We read with great interest an article by Zittermann et al.1 showing that hepatocellular carcinoma (HCC) cells infected with lentivirus for soluble glypican 3 (sGPC3) expression had a lower proliferation rate. The authors indicated that the growth inhibition might be due to the sGPC3 protein secreted by infected HCC cells. Here, we provide direct evidence showing that the sGPC3 protein does in fact inhibit the growth of HCC cells in vitro.

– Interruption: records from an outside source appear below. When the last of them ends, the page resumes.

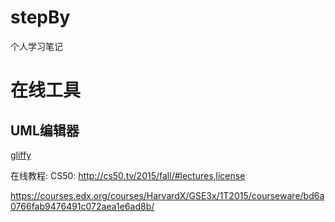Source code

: # stepBy
个人学习笔记



# 在线工具

## UML编辑器
[gliffy](https://www.gliffy.com)


在线教程:
CS50:
http://cs50.tv/2015/fall/#lectures,license


https://courses.edx.org/courses/HarvardX/GSE3x/1T2015/courseware/bd6a0766fab9476491c072aea1e6ad8b/

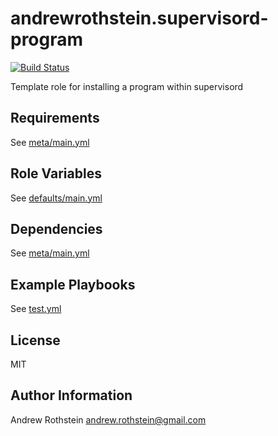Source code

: andrewrothstein.supervisord-program
=========
[![Build Status](https://travis-ci.org/andrewrothstein/ansible-supervisord-program.svg?branch=master)](https://travis-ci.org/andrewrothstein/ansible-supervisord-program)

Template role for installing a program within supervisord

Requirements
------------

See [meta/main.yml](meta/main.yml)

Role Variables
--------------

See [defaults/main.yml](defaults/main.yml)

Dependencies
------------

See [meta/main.yml](meta/main.yml)

Example Playbooks
----------------

See [test.yml](test.yml)

License
-------

MIT

Author Information
------------------

Andrew Rothstein <andrew.rothstein@gmail.com>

Our experiments are summarized in Figure 1. Consisting of 580 amino acids, GPC3 (also called MXR7, OCI-5, or GTR2-2) is a heparan sulfate proteoglycan that is attached to the cell surface via a glycosyl-phosphatidylinositol (GPI) anchor. We constructed an expression plasmid (called pMH133) for producing sGPC3 (GPC3ΔGPI, amino acid residues Q25-H559) that lacks the COOH-terminal hydrophobic GPI-anchoring domain2 (Fig. 1a). The recombinant sGPC3 protein with a His tag at the COOH-terminal was purified on a 1-mL Ni Sepharose column (HisTrap FF; GE Healthcare, Piscataway, NJ) from the serum-free media of human HEK293F cells (Invitrogen, Carlsbad, CA) transfected with pMH133. Fractions of the single dominant peak were collected using the ÄKTAexplorer FPLC system (GE Healthcare), run on a SDS-PAGE gradient gel (4–20%) (Invitrogen), pooled, and concentrated. Final protein concentration was measured using Coomassie Plus Protein Assay Reagent (Thermo Scientific/Pierce, Rockford, IL). The recombinant sGPC3 protein detected by the 1G12 antibody specific for the COOH-terminal of GPC3 (Santa Cruz Biotechnology, Santa Cruz, CA) was heavily glycosylated and had a high molecular weight consistent with those of native GPC3 proteins found in HCC cells1–5 (Figs. 1b and 1c). To examine whether or not recombinant sGPC3 protein can inhibit the growth of HCC cells, we screened 6 HCC lines (SK-Hep-1, HepG2, Hep3B, Huh-1 Huh-4, and Huh-7) by flow cytometry and found that the HepG2 cell line had the highest protein expression level of GPC3 on the cell surface (Fig. 1d). We then incubated HepG2 cells with various concentrations (1–100 μg/mL) of sGPC3. Figure 1e shows a dose-dependent inhibition of cell proliferation measured by WST-8 cell proliferation assays (Dojindo, Rockville, MD). Using the Prism software (GraphPad Software, San Diego, CA), we estimated EC50 was about 15 μg/mL (0.2 μM). We then treated HepG2 cells with sGPC3 and evaluated the cells daily in the course of 6 days by live cell counting using Countess Automated Cell Counter (Invitrogen) (Fig. 1f) and WST-8 cell progression assays (Fig. 1g). Cell proliferation was significantly inhibited as early as 72 h (day 3) after treatment.
In summary, our data show that recombinant sGPC3 protein can inhibit the proliferation of HCC in vitro. The precise mechanisms require further investigation.